Deutsche Gesellschaft für Chirurgie. 130. Kongress der Deutschen Gesellschaft für Chirurgie. München, 30.04.-03.05.2013. Düsseldorf: German Medical Science GMS Publishing House; 2013. Doc13dgch302

doi: 10.3205/13dgch302, urn:nbn:de:0183-13dgch3027

Veröffentlicht: 26. April 2013

© 2013 Miholic et al.
Dieser Artikel ist ein Open Access-Artikel und steht unter den Creative Commons Lizenzbedingungen (http://creativecommons.org/licenses/by-nc-nd/3.0/deed.de). Er darf vervielfältigt, verbreitet und öffentlich zugänglich gemacht werden, vorausgesetzt dass Autor und Quelle genannt werden.


Gliederung

Text

Introduction: Abnormal glucose regulation is highly prevalent in patients with pancreatic neoplasm. In these patients, partial pancreaticoduodenectomy can be carried out with pylorus preservation (PPPD) or with distal gastrectomy (Whipple procedure), which accelerates gastric emptying. Rapid gastric emptying enhances postprandial release of glucagon-like peptide-1 (GLP-1) which is known to improve glucose metabolism. Any procedure, if associated with accelerated gastric emptying might thus yield improved glycemic control. It was the purpose of this study to investigate the relationship between gastric emptying, GLP-1 and insulin sensitivity after pancreaticoduodenectomy.

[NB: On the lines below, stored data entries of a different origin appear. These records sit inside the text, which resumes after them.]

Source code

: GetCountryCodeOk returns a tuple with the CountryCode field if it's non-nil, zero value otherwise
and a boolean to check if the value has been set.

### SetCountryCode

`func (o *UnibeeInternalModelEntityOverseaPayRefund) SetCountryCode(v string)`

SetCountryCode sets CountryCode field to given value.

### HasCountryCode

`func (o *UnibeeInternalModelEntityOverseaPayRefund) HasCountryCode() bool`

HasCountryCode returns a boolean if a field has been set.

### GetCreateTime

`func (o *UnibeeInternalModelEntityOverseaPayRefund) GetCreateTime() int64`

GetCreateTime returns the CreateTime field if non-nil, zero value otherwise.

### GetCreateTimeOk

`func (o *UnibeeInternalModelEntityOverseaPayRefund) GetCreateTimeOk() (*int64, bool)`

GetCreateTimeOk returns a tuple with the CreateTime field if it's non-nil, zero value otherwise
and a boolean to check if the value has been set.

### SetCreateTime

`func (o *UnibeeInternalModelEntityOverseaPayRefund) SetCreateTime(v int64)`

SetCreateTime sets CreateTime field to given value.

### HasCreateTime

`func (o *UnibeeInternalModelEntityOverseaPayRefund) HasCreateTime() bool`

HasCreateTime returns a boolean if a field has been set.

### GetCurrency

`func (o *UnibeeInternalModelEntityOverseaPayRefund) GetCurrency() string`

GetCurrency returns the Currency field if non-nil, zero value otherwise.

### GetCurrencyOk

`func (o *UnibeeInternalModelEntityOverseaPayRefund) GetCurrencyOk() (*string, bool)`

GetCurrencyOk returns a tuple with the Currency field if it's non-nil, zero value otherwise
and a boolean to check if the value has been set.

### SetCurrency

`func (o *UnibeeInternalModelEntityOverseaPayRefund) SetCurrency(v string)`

Material and methods: A 75 g oral glucose tolerance test (OGTT) was carried out in 15 patients having undergone PPPD, and in 15 after Whipple procedure, following an interval of 31 (range, 5-199) months. Gastric emptying was measured by the paracetamol absorption method with the OGTT. Plasma concentrations of glucose, insulin, GLP-1, and paracetamol were measured at baseline, 10, 20, 30 60, 90, 120, 150, and 180 minutes.

Results: Patients with Whipple procedure as compared to PPPD had accelerated gastric emptying (p=0.03) which correlated closely with GLP-1 (AUC30; R=0.61; p=0.0003) and insulin sensitivity (R=0.41; p=0.026), and inversely with baseline glucose (R=0.36; p=0.049), and HbA1c (R=0.40; p=0.02). 6 of 15 Whipple patients (40%) and 7 of 15 after PPPD (47%) had postload glucose concentrations (i.e. 120 minutes at OGTT) ≥200 mg/dl (NS). After excluding the patients older than 70 none of eight (0%) after Whipple procedure but 7 of 13 (54%) after PPPD had postload glucose ≥200 mg/dl (p=0.018).

Conclusion: Gastric emptying was accelerated after Whipple procedure and correlated with GLP-1 release and insulin sensitivity which could explain the improvement of glycemic control frequently observed after pancreaticoduodenectomy. Parameters of glycemic control were significantly improved after the whipple procedure as compared to pylorus preservation.